His test is tomorrow and I am stuck in helping him. (High School senior.)
2000 kg car, speed 30 m/s around a horizontal circular track, radius 100m. What coefficient of friction is necessary to allow the car to follow the curve of the track? The rest of the question we got, including the Normal force is 19600 N.
"Newton’s cannon is placed on a platform 19.6 m high at the equator of the earth (Re= 6.38 x 10 to the 6), G=6.67 x 10 to the -11 Nm2/kg2, and Me= 5.98 x 10 to the 24 kg) and is used to fire a 10.0 kg cannonball into orbit. Ignore air resistance.
a) how fast horizontally would you need to fire the cannonball so it stays at a height of 19.6 m above the earth’s surface?
b) What would be the period of this orbit?
c) What is the mechanical energy of the cannonball at this height?"

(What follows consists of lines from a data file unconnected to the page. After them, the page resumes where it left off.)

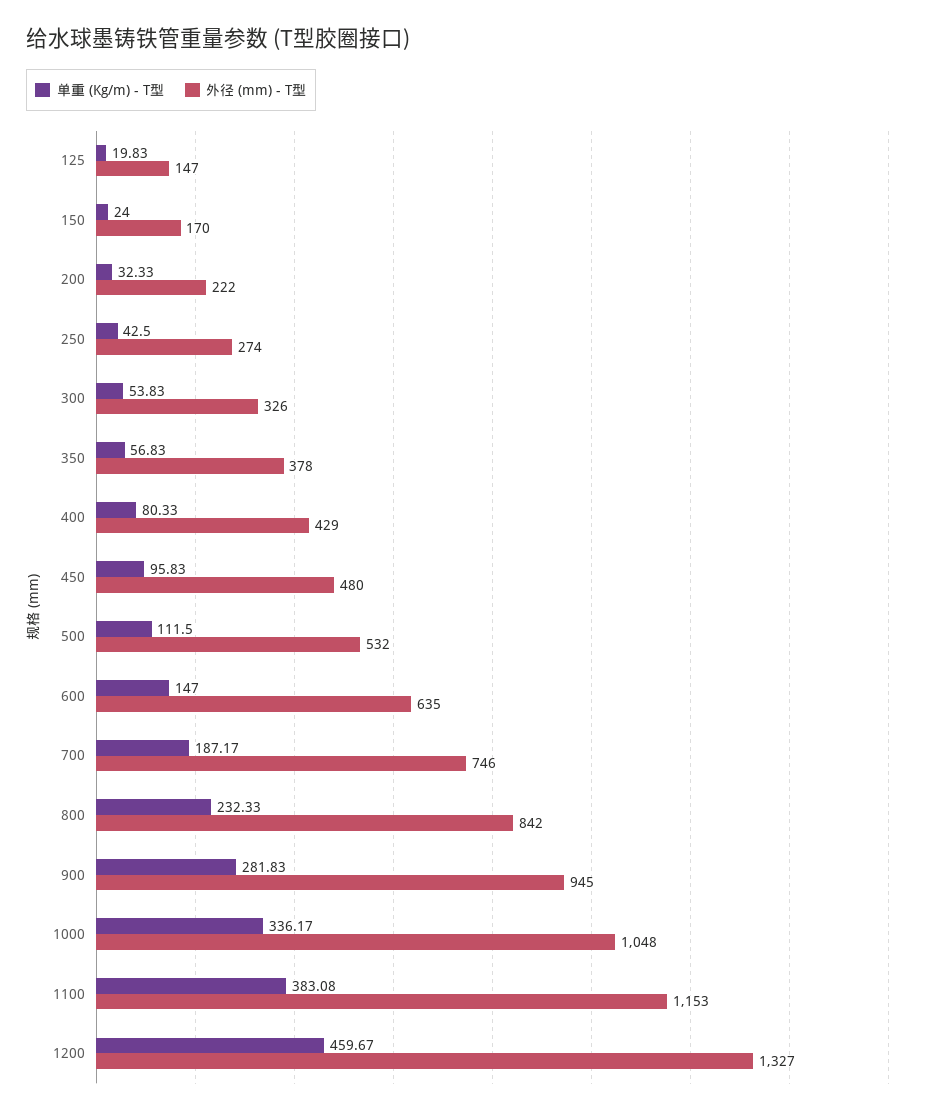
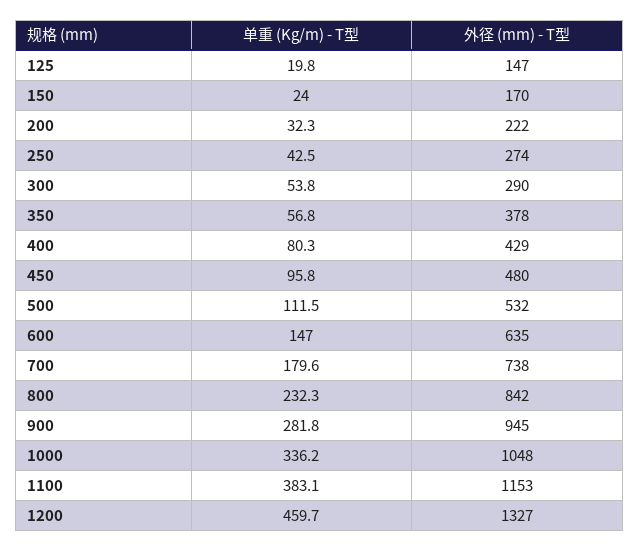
  {
    "单重 (Kg/m) - T型": {
      "125": 19.83,
      "150": 24,
      "200": 32.33,
      "250": 42.5,
      "300": 53.83,
      "350": 56.83,
      "400": 80.33,
      "450": 95.83,
      "500": 111.5,
      "600": 147,
-     "700": 187.17,
+     "700": 179.6,
      "800": 232.33,
      "900": 281.83,
      "1000": 336.17,
      "1100": 383.08,
      "1200": 459.67
    },
    "外径 (mm) - T型": {
      "125": 147,
      "150": 170,
      "200": 222,
      "250": 274,
-     "300": 326,
+     "300": 290,
      "350": 378,
      "400": 429,
      "450": 480,
      "500": 532,
      "600": 635,
-     "700": 746,
+     "700": 738,
      "800": 842,
      "900": 945,
      "1000": 1048,
      "1100": 1153,
      "1200": 1327
    }
  }

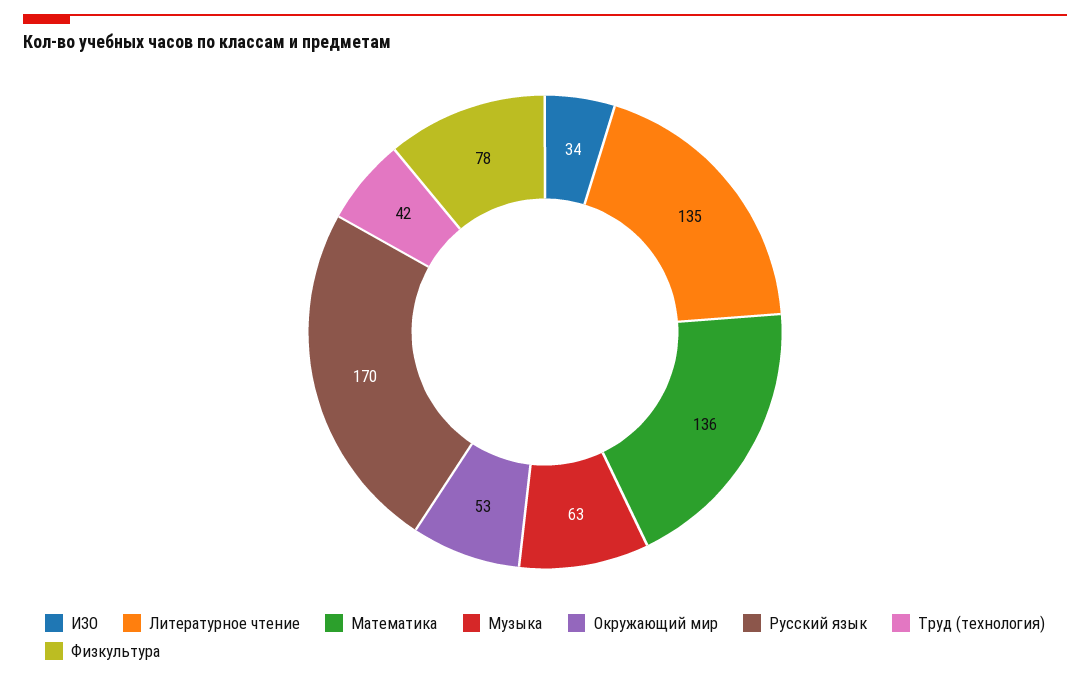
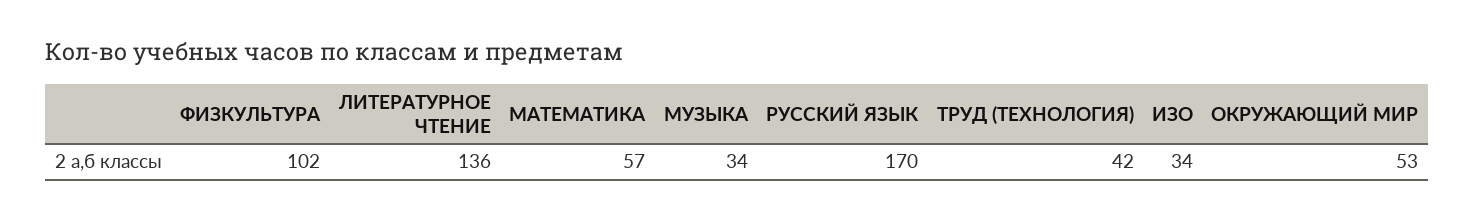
  {
    "ИЗО": 34,
-   "Литературное чтение": 135,
+   "Литературное чтение": 136,
-   "Математика": 136,
+   "Математика": 57,
-   "Музыка": 63,
+   "Музыка": 34,
    "Окружающий мир": 53,
    "Русский язык": 170,
    "Труд (технология)": 42,
-   "Физкультура": 78
+   "Физкультура": 102
  }

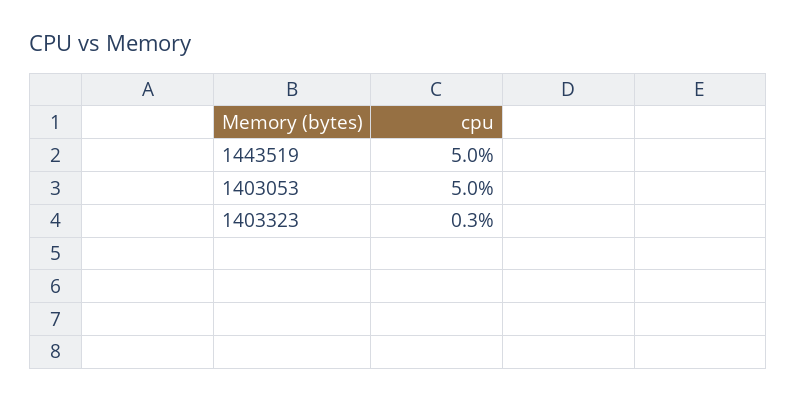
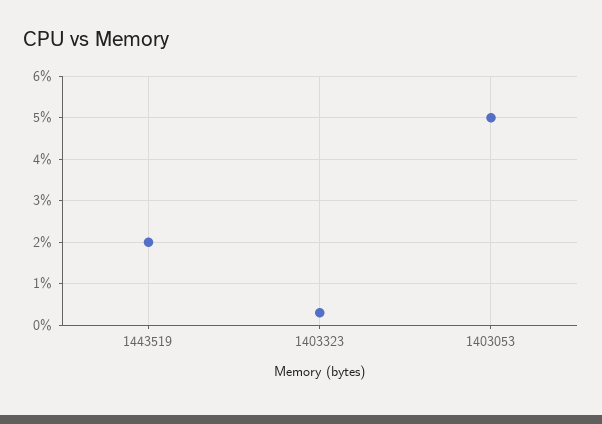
  {
-   "1443519": 5,
+   "1443519": 2,
    "1403053": 5,
    "1403323": 0.3
  }

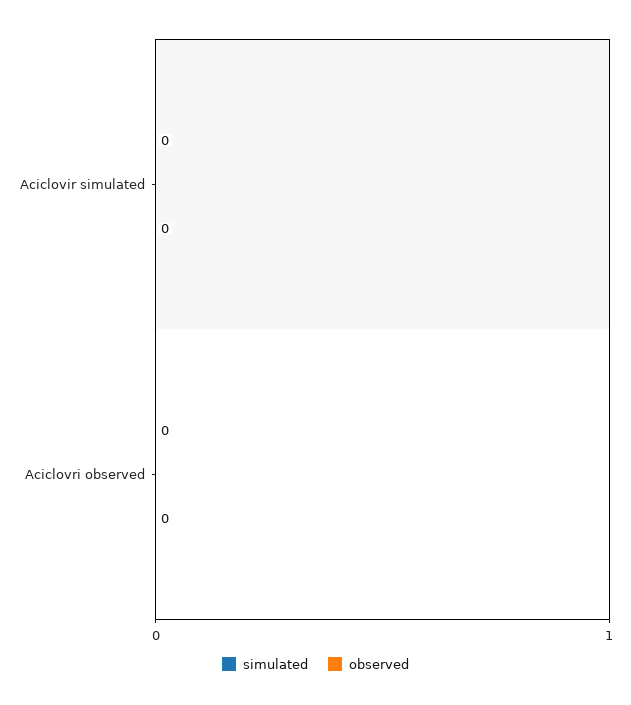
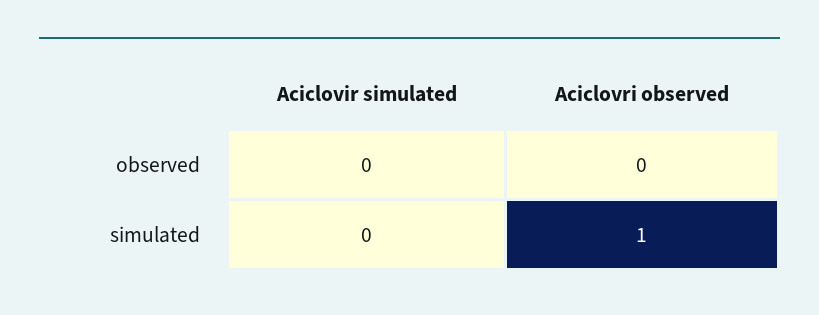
  {
    "simulated": {
      "Aciclovir simulated": 0,
-     "Aciclovri observed": 0
+     "Aciclovri observed": 1
    },
    "observed": {
      "Aciclovir simulated": 0,
      "Aciclovri observed": 0
    }
  }

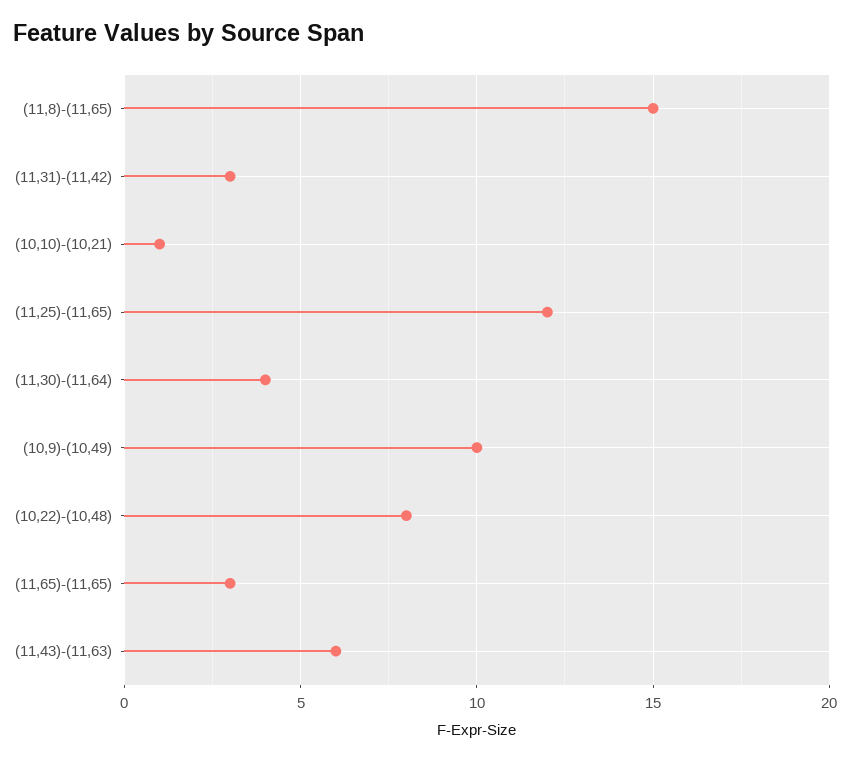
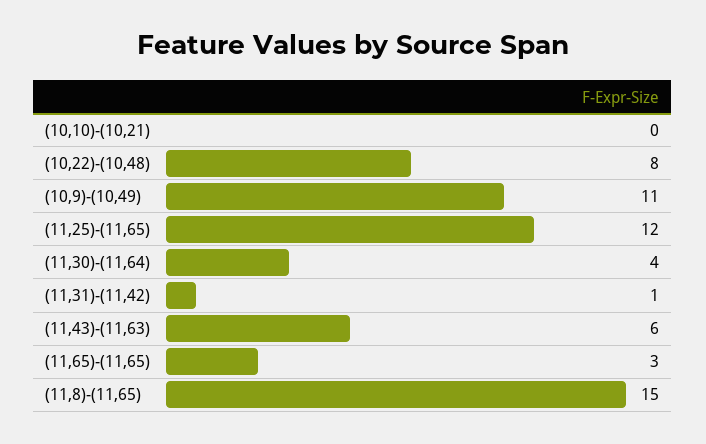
  {
    "(11,8)-(11,65)": 15,
-   "(11,31)-(11,42)": 3,
+   "(11,31)-(11,42)": 1,
-   "(10,10)-(10,21)": 1,
+   "(10,10)-(10,21)": 0,
    "(11,25)-(11,65)": 12,
    "(11,30)-(11,64)": 4,
-   "(10,9)-(10,49)": 10,
+   "(10,9)-(10,49)": 11,
    "(10,22)-(10,48)": 8,
    "(11,65)-(11,65)": 3,
    "(11,43)-(11,63)": 6
  }

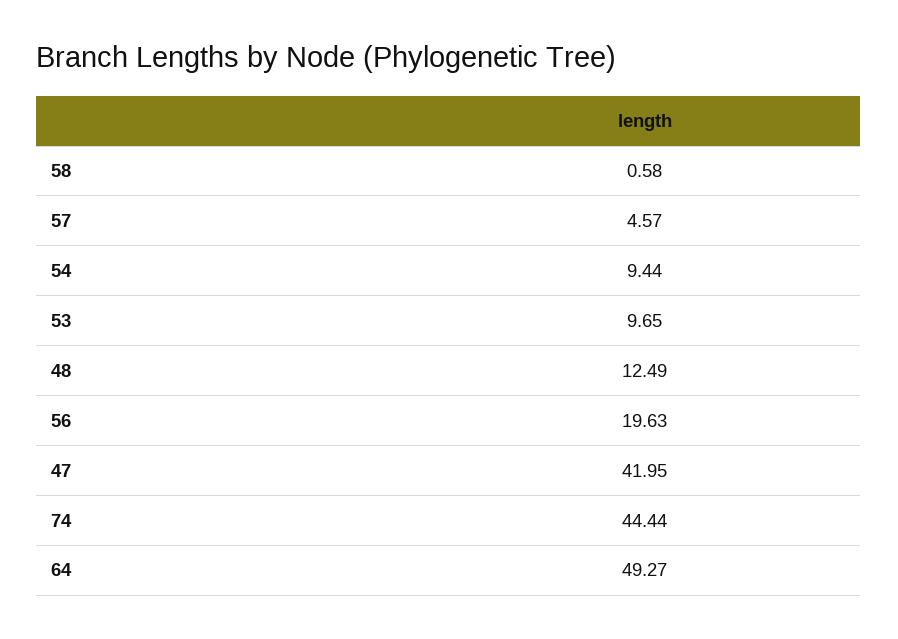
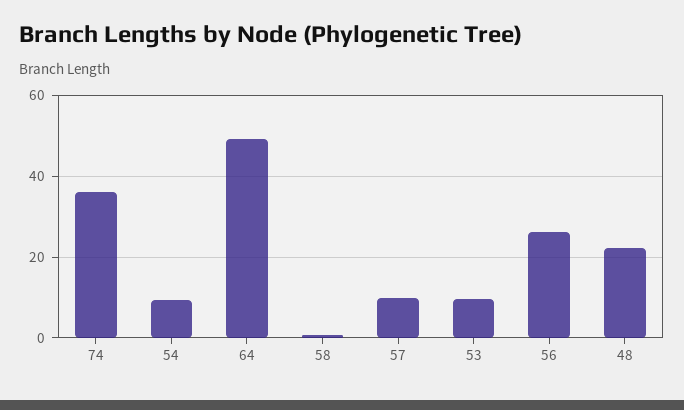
  {
    "58": 0.58,
-   "57": 4.57,
+   "57": 10,
    "54": 9.44,
    "53": 9.65,
-   "48": 12.49,
+   "48": 22,
-   "56": 19.63,
+   "56": 26,
-   "47": 41.95,
-   "74": 44.44,
+   "74": 36,
    "64": 49.27
  }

We have the right answers given in the study guide* but can’t figure out how to do the problems.
*1) 0.918
2a) 7900 m/s b) 5070 s c) 3.13 x 10 to the 8 J
Thanks for talking me through this so I can explain it to him!
depends a little on what exactly he’s expected to know. One way is to equate the force of gravity with the “fictitious” centripetal force
Force of gravity is G * Me * 10 (mass of cannonball) / (Re + 19.6)^2
Centripetal force is 10 (ditto) * v^2 / (Re + 19.6)
equate and solve for v squared then v
b) Orbital period is (distance traveled) / v
distance traveled is 2 * pi * (Re + 19.6)
c) Based on the numerical answer give, I assume mechanical energy means the kinetic energy of the cannonball (not it’s potential energy He should know the difference between these two) Kinetic energy is 0.5 * 10 * v^2 where v is your first answer and 10 is the cannonball mass.
The teacher probably expects him to know about significant digits. For example adding 19.6 meters to the radius of the earth makes no difference since the radius of the earth isn’t given to that accuracy.
Nitpick: Centripetal force is not in any sense fictitious. It’s just any force, of any nature, that happens to be causing some object to change its direction of motion. It points towards the center of curvature of the trajectory. Centrifugal force, by contrast, is the label given to the “fictitious” force which, in a rotating reference frame, pulls objects out away from the center. Despite the “fictitious” label, it’s still perfectly fine to use it, as long as you’re in the rotating reference frame.
The way my kid’s textbook puts it though is to remember that there actually is no force pushing away from the center: there is inertia that would have you continue at a tangent to the curve (i.e. in a straight line forward) if not for the centripetal force being applied that kept the object traveling in the curve.
Just woke him up early to review these two with him. Thanks and “Ah!” from him as well. I’m sure he’ll do fine on the test. His response to my “Damn Newton was smart” line however was “Yeah, but he was an asshole.”
Number 3 son … his younger sister is 6 years his junior and we’ll see if I have to relearn physics again in a few years! (I do hope some money for her college tuition appears out of the quantum foam.)
Tell your son to writ: “F = ma” at the top of his test paper, and whenever he gets stuck, look at that equation. I only half-kid about that. You’d be surprised how many times that works!
Now the task is helping him deal with getting the dreaded waitlist response from three schools over the past 24 hours … he’s already been accepted to three, including one that I am pretty sure he’d be very happy to go to and happy at, and he has his very top choices yet to give their responses. I am going to try to get him to understand that it’s a crapshoot and one school’s answer is not very predictive of what the other ones he has yet to hear from will say and that even if he is rejected from all the other programs he applied to he’s got a great choice for him in the bag; his ego will have to deal.